(Images with bounding boxes)
--------------------------------------------------
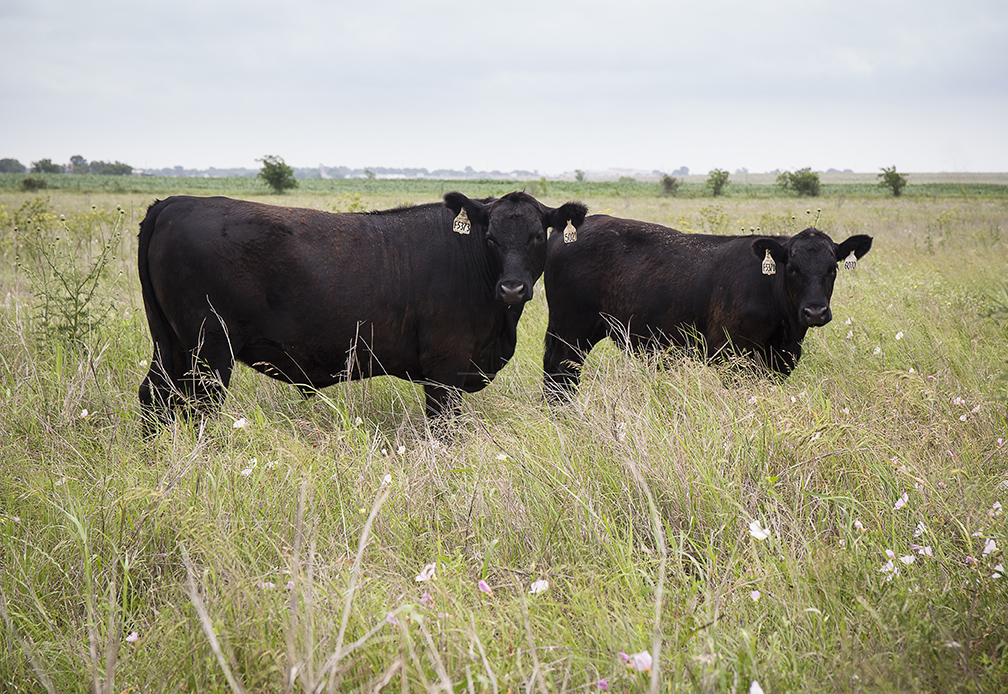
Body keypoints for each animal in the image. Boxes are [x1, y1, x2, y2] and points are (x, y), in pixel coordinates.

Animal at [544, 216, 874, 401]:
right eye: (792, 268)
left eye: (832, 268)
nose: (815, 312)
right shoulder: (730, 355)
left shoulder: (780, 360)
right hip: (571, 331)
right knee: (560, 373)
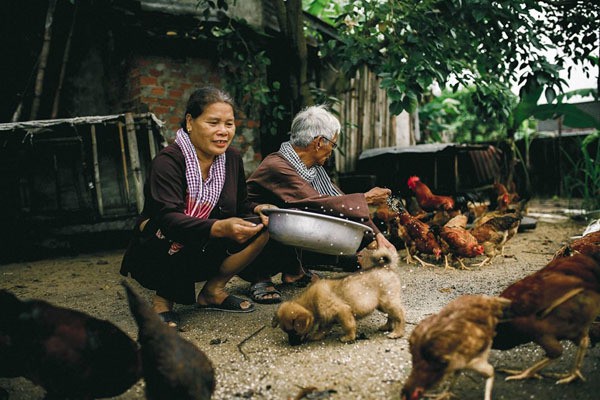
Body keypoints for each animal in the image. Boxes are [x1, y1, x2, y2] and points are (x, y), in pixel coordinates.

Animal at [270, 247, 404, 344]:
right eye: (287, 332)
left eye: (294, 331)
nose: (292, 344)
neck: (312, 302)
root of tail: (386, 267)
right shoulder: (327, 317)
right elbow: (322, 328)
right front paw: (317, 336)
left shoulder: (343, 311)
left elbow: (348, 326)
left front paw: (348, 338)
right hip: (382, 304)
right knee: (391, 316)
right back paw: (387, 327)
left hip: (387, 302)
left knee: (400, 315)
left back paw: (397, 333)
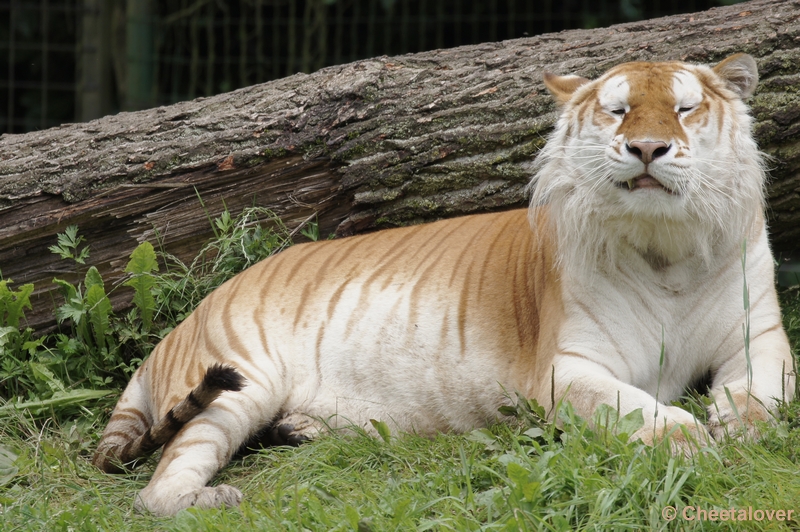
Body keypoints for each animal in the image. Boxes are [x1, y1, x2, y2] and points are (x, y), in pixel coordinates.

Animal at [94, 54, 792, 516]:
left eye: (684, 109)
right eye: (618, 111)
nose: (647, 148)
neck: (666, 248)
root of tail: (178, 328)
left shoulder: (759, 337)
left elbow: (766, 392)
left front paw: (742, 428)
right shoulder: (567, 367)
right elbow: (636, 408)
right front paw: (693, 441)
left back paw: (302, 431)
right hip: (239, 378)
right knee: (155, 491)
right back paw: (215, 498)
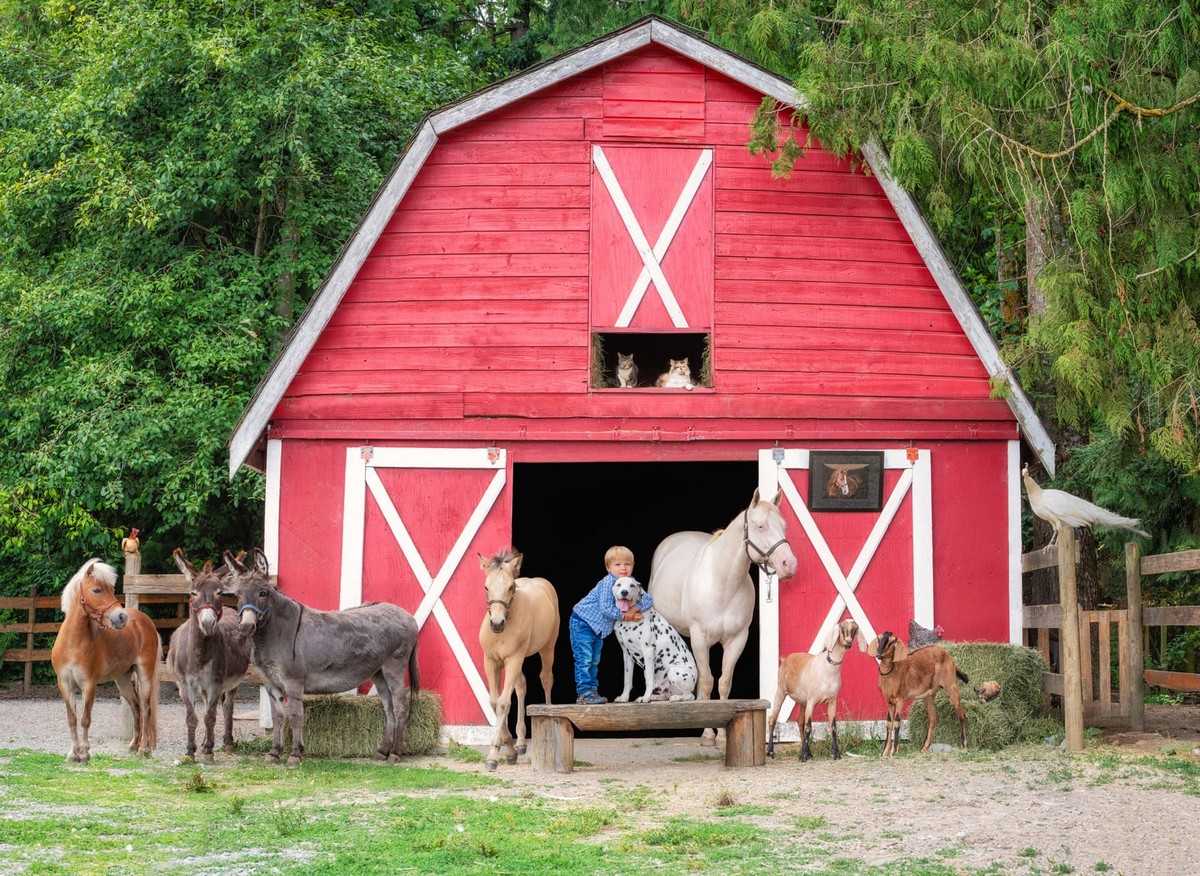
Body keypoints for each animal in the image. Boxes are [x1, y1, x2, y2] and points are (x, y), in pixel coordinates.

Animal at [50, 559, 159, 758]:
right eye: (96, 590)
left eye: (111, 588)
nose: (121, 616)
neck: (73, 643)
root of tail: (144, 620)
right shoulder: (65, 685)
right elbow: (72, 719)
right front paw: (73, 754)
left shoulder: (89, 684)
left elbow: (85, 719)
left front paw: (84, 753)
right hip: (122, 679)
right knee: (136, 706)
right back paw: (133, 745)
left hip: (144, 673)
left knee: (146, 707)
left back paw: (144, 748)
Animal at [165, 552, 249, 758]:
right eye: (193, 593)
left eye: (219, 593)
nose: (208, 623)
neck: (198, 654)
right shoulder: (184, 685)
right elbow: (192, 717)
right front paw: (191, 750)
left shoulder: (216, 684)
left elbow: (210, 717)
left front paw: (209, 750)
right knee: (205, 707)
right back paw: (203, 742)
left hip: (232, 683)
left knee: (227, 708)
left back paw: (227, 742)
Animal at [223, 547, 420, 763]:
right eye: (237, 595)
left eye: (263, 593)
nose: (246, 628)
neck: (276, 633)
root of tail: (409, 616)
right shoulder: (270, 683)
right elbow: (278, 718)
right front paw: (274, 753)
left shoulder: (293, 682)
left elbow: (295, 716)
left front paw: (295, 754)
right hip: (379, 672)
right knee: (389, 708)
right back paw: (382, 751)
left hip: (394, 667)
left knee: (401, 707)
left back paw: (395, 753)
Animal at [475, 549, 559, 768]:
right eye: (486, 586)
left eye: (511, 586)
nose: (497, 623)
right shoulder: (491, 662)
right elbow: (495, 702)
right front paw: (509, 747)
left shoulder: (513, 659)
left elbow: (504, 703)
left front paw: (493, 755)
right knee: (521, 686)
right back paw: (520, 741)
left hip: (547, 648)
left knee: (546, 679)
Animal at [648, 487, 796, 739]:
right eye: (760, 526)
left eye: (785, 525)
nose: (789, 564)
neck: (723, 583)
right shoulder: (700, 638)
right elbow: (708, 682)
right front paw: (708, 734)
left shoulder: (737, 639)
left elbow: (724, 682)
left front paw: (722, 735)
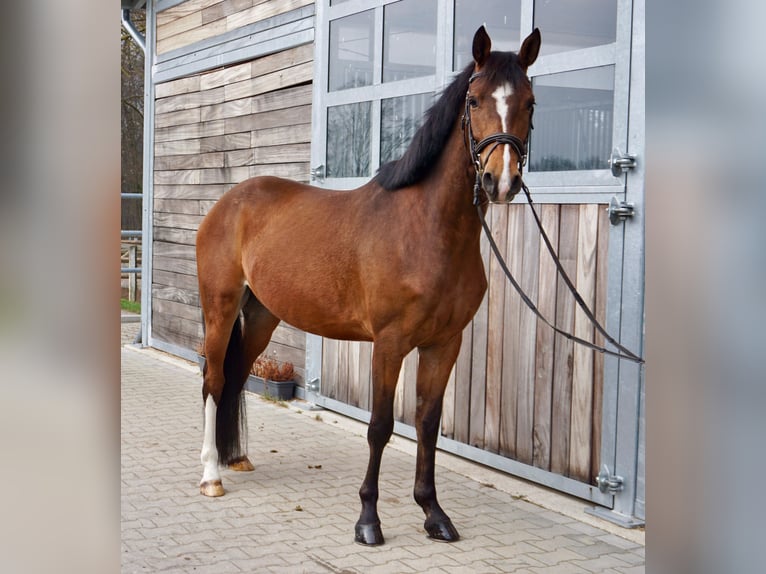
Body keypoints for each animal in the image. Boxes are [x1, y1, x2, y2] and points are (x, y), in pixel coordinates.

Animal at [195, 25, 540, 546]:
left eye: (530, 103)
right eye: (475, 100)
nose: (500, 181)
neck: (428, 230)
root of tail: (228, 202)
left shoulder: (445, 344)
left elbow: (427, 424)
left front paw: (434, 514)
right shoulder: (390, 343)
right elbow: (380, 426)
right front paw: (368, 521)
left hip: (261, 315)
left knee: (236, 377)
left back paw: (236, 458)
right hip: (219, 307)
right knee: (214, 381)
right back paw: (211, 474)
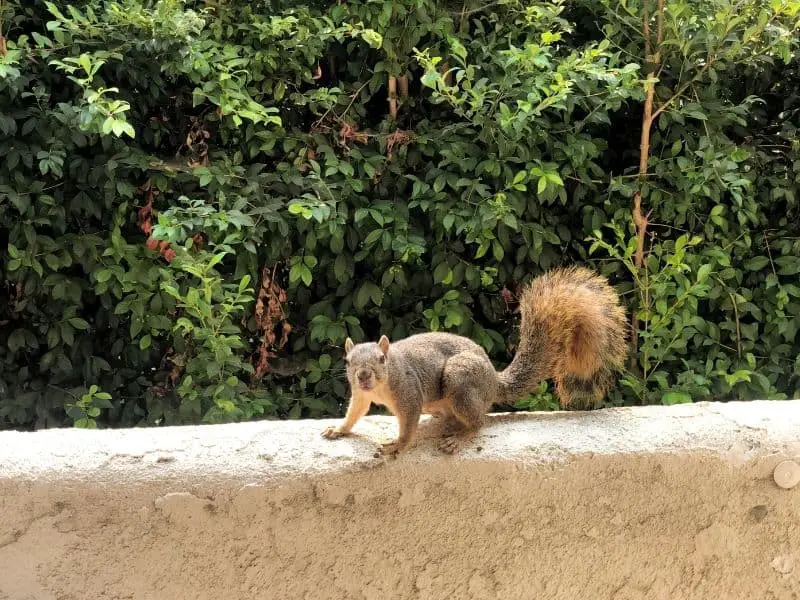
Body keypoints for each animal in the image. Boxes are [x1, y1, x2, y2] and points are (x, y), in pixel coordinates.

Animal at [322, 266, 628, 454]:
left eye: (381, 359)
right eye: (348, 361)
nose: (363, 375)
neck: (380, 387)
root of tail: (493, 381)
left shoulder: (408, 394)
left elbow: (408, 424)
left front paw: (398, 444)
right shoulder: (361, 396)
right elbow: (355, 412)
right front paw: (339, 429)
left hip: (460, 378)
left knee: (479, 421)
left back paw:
--------------------------------------------------
● **What you should do**
Repeat the data above in full and exactly. Omit every image.

● **Written solution**
Body keypoints for each animal in the image. Boxes are [x1, y1, x2, y2] and points are (x, y), in pixel coordinates.

Animal at [544, 216, 874, 401]:
right eye: (792, 268)
left eye: (832, 268)
nose: (815, 312)
right shoulder: (730, 355)
left shoulder: (780, 360)
right hip: (571, 331)
right knee: (560, 373)
Body keypoints for each animal in the image. Boxes are [x1, y1, x2, y2] and points are (x, y), in pixel coordinates.

Animal at [270, 247, 404, 344]:
right eye: (287, 332)
left eye: (294, 331)
nose: (292, 344)
neck: (312, 302)
root of tail: (386, 267)
right shoulder: (327, 317)
right elbow: (322, 328)
right front paw: (317, 336)
left shoulder: (343, 311)
left elbow: (348, 326)
left front paw: (348, 338)
right hip: (382, 304)
right knee: (391, 316)
right back paw: (387, 327)
left hip: (387, 302)
left knee: (400, 315)
left back paw: (397, 333)
Body keypoints for each animal in the image. Boxes are [x1, y1, x2, y2] and points are (x, y), in pixel coordinates.

Animal at [94, 54, 792, 516]:
left eye: (684, 109)
right eye: (618, 111)
nose: (647, 148)
neck: (666, 248)
root of tail: (178, 328)
left shoulder: (759, 337)
left elbow: (766, 392)
left front paw: (742, 428)
right shoulder: (567, 367)
right elbow: (636, 408)
right front paw: (693, 441)
left back paw: (302, 431)
right hip: (239, 378)
right knee: (155, 491)
right back paw: (215, 498)
Body keypoints for each animal in the image. Boxes are [x1, y1, x2, y2] and points are (x, y), in pixel coordinates.

Animal at [50, 559, 159, 758]:
right eye: (96, 590)
left eye: (111, 588)
nose: (121, 616)
neck: (73, 643)
root of tail: (144, 620)
right shoulder: (65, 685)
right elbow: (72, 719)
right front paw: (73, 754)
left shoulder: (89, 684)
left elbow: (85, 719)
left front paw: (84, 753)
right hip: (122, 679)
right knee: (136, 706)
right back paw: (133, 745)
left hip: (144, 673)
left knee: (146, 707)
left back paw: (144, 748)
Animal at [165, 552, 249, 758]:
right eye: (193, 593)
left eye: (219, 593)
nose: (208, 623)
neck: (198, 654)
right shoulder: (184, 685)
right elbow: (192, 717)
right front paw: (191, 750)
left shoulder: (216, 684)
left elbow: (210, 717)
left front paw: (209, 750)
right knee: (205, 707)
right back paw: (203, 742)
left hip: (232, 683)
left knee: (227, 708)
left back paw: (227, 742)
Animal at [223, 547, 420, 763]:
right eye: (237, 595)
left eye: (263, 593)
nose: (246, 628)
neck: (276, 633)
root of tail: (409, 616)
right shoulder: (270, 683)
right elbow: (278, 718)
right front paw: (274, 753)
left shoulder: (293, 682)
left elbow: (295, 716)
left front paw: (295, 754)
right hip: (379, 672)
right knee: (389, 708)
right back paw: (382, 751)
left hip: (394, 667)
left knee: (401, 707)
left back paw: (395, 753)
Animal at [475, 549, 559, 768]:
right eye: (486, 586)
left eye: (511, 586)
nose: (497, 623)
right shoulder: (491, 662)
right elbow: (495, 702)
right front paw: (509, 747)
left shoulder: (513, 659)
left elbow: (504, 703)
left front paw: (493, 755)
right knee: (521, 686)
right back paw: (520, 741)
left hip: (547, 648)
left knee: (546, 679)
Animal at [648, 487, 796, 739]:
right eye: (760, 526)
left eye: (785, 525)
nose: (789, 564)
neck: (723, 583)
right shoulder: (700, 638)
right elbow: (708, 682)
right front paw: (708, 734)
left shoulder: (737, 639)
left elbow: (724, 682)
left front paw: (722, 735)
Body keypoints for each animal in the image. Boxes are [x1, y1, x2, y2] and points are (x, y), in pixel coordinates.

Animal at [195, 25, 540, 546]:
left eye: (530, 103)
right eye: (475, 100)
nose: (500, 181)
neck: (428, 230)
root of tail: (228, 202)
left shoulder: (445, 344)
left elbow: (427, 424)
left front paw: (434, 514)
right shoulder: (390, 343)
right elbow: (380, 426)
right front paw: (368, 521)
left hip: (261, 315)
left knee: (236, 377)
left back paw: (236, 458)
right hip: (219, 307)
right knee: (214, 381)
right back paw: (211, 474)
Body keypoints for each animal in the image. Boxes are [x1, y1, x2, y2] and points are (x, y), in pixel coordinates.

Animal at [322, 266, 628, 454]:
left eye: (381, 359)
right eye: (348, 361)
nose: (363, 375)
neck: (380, 387)
root of tail: (493, 381)
left shoulder: (408, 394)
left elbow: (408, 424)
left front paw: (398, 444)
right shoulder: (361, 396)
right elbow: (355, 412)
right front paw: (339, 429)
left hip: (460, 378)
left knee: (479, 421)
left back paw:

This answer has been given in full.